She was a real mother to the sailors, was this Madame Creachcadec; all who knew her could vouch for it. And she was very exact, too, in the prices she charged for their dinners and their feastings.

Besides, she knew them. Her large red face flushed already with alcohol, she tried to repeat their names, which she heard them saying among themselves; she remembered quite well having seen them when they were boatmen on board the Bretagne; she even thought she could recall their boyhood, when they were ship-boys on the Inflexible. But what tall, fine fellows they had grown since those days! Truly it was only an eye like hers that could recognize them, altered as they were. . . .

And, at the back of the tavern, the dinner was cooking, on stoves which already sent out an appetising odour of soup.

From the street came sounds of a great uproar. A band of sailors was approaching, singing, scanning at the top of their voices, to a frivolous air, these words of the Church: 'Kyrie Christe, Dominum nostrum; Kyrie eleison. . . .

They entered, upsetting the chairs, and at the same time a gust of wind laid low the flame of the lamps.

Kyrie Christe, Dominum nostrum. . . . The Bretons did not like this kind of song, brought no doubt from the back streets of some great city. But the discordance between the words and the music was so droll, it made them laugh.

The newcomers, however, were from the Gauloise, and recognized, and were recognized by, the others; they had all been ship-boys together. One of them hastened to embrace Yves: it was Kerboul who had slept in the next hammock to him on board the Inflexible. He, too, had become tall and strong; he was on the flagship, and, as he was a steady sort of fellow, he had for a long time worn red stripes on his sleeve.

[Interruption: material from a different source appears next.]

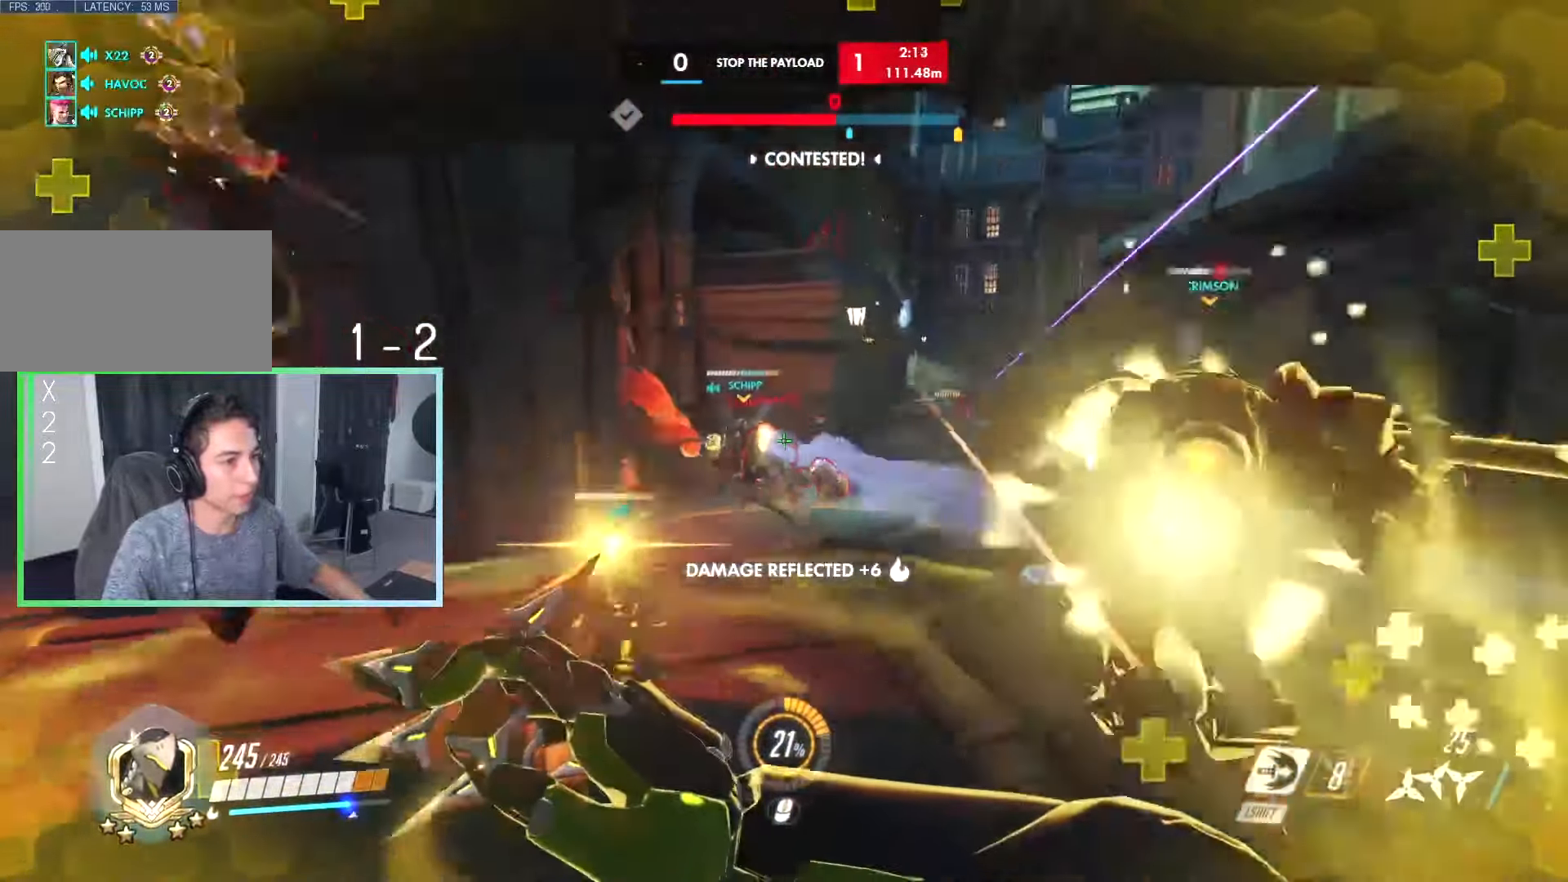
{"keys": ["d", "w"], "events": [[433, "space", "down"], [500, "d", "down"], [500, "space", "up"]]}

The air in the tavern was oppressive and there was a great deal of noise. Madame Creachcadec brought hot wine all steaming, the preliminary to the dinner that had been ordered, and heads began to swim.

There was commotion this night in Brest: the patrols were kept busy.

In the Rue de Sept Saints and in the Rue de Saint Yves, singing and shouting went on until the morning; it was as if barbarians had been loosed there, bands escaped from ancient Gaul; there were scenes of rejoicing that recalled the boisterousness of primitive times.